A recent Rasmussen Reports poll indicates that only 47% of Americans favor not nationalizing oil. 29% favor nationalization and about a quarter of Americans are not sure. Nationalization of industry is a dangerous practice of totalitarian governments, governments like Soviet Russia, Communist China, and Socialist Venezuela. This to say the least is a scary thought. By a similar margin more Americans trust private industry as opposed to government intervention to lower oil prices.
Hugo Chavez in Venezuela has nationalized oil production. What have been the effect? Simply, declining production and wells falling into disrepair. This is in short the effect of nationalizing an industry. Another example comes from a teacher I had for US History in 8th grade. She visited Russia many times in the 1990's after the fall of the USSR. She was visiting a family and looking at some family portraits. She noticed as the children grew older the nails holding the frames grew larger as well. She asked the family why this was. The family replied that in Soviet Russia businesses were told they had to produce a certain weight of nails and then they could call it a day. In effort to speed up the day they produced fewer larger nails while decreasing the quality and usefulness of the product.
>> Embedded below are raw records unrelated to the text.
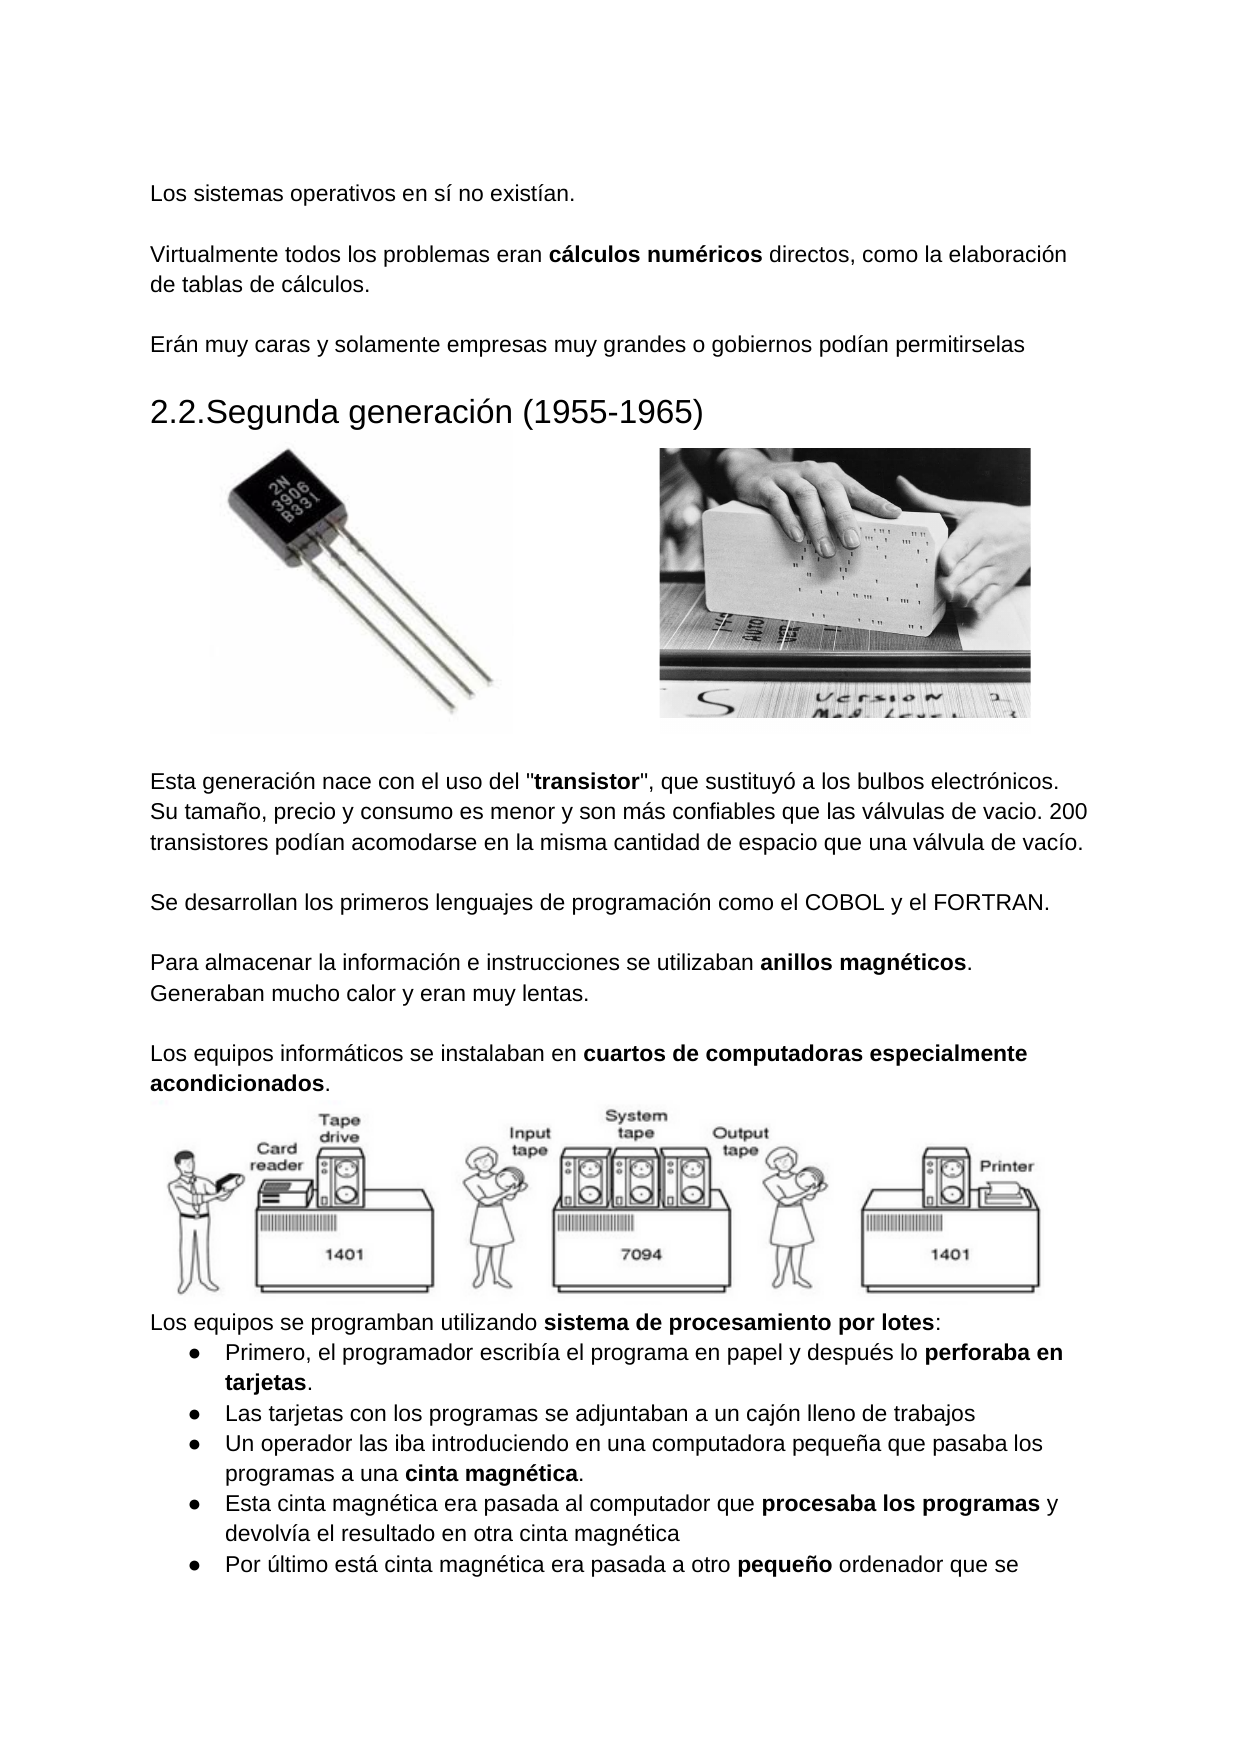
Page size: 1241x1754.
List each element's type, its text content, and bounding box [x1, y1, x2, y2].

list Las tarjetas con los programas se adjuntaban a un cajón lleno de trabajos [187, 1399, 1090, 1426]
picture [209, 430, 514, 734]
text Virtualmente todos los problemas eran cálculos numéricos directos, como la elaboración de tablas de cálculos. [150, 241, 1090, 297]
text Se desarrollan los primeros lenguajes de programación como el COBOL y el FORTRAN. [150, 889, 1090, 915]
list Por último está cinta magnética era pasada a otro pequeño ordenador que se [187, 1551, 1090, 1577]
picture [659, 448, 1031, 734]
list Esta cinta magnética era pasada al computador que procesaba los programas y devolvía el resultado en otra cinta magnética [187, 1490, 1090, 1547]
text Los sistemas operativos en sí no existían. [150, 180, 1090, 207]
text Erán muy caras y solamente empresas muy grandes o gobiernos podían permitirselas [150, 331, 1090, 358]
subtitle 2.2.Segunda generación (1955-1965) [150, 392, 1090, 430]
text Los equipos informáticos se instalaban en cuartos de computadoras especialmente acondicionados. [150, 1040, 1090, 1096]
text Para almacenar la información e instrucciones se utilizaban anillos magnéticos. Generaban mucho calor y eran muy lentas. [150, 949, 1090, 1006]
list Primero, el programador escribía el programa en papel y después lo perforaba en tarjetas. [187, 1339, 1090, 1396]
text Los equipos se programban utilizando sistema de procesamiento por lotes: [150, 1309, 1090, 1335]
list Un operador las iba introduciendo en una computadora pequeña que pasaba los programas a una cinta magnética. [187, 1430, 1090, 1486]
text Esta generación nace con el uso del "transistor", que sustituyó a los bulbos electrónicos. Su tamaño, precio y consumo es menor y son más confiables que las válvulas de vacio. 200 transistores podían acomodarse en la misma cantidad de espacio que una válvula de vacío. [150, 768, 1090, 855]
picture [150, 1100, 1063, 1305]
Nationalizing has an effect of reducing efficiency and quality of the product because the government is not motivated by profit. The evidence for this is on display in Venezuela where nationalizing the industry has seen declining oil production. In a free market economy where oil can be bought and sold, nationalizing oil would increase the price because of the reduction in quantity that would result. Nationalization of the oil industry is not the answer.
Nationalization may cut out the profits companies seek but in return the government will become a monopoly. Without competition in the market, the demand for higher efficiency in the drilling and refining process will decline and prices will rise. The government will not be forced to compete for survivability, which in all cases has resulted in higher prices.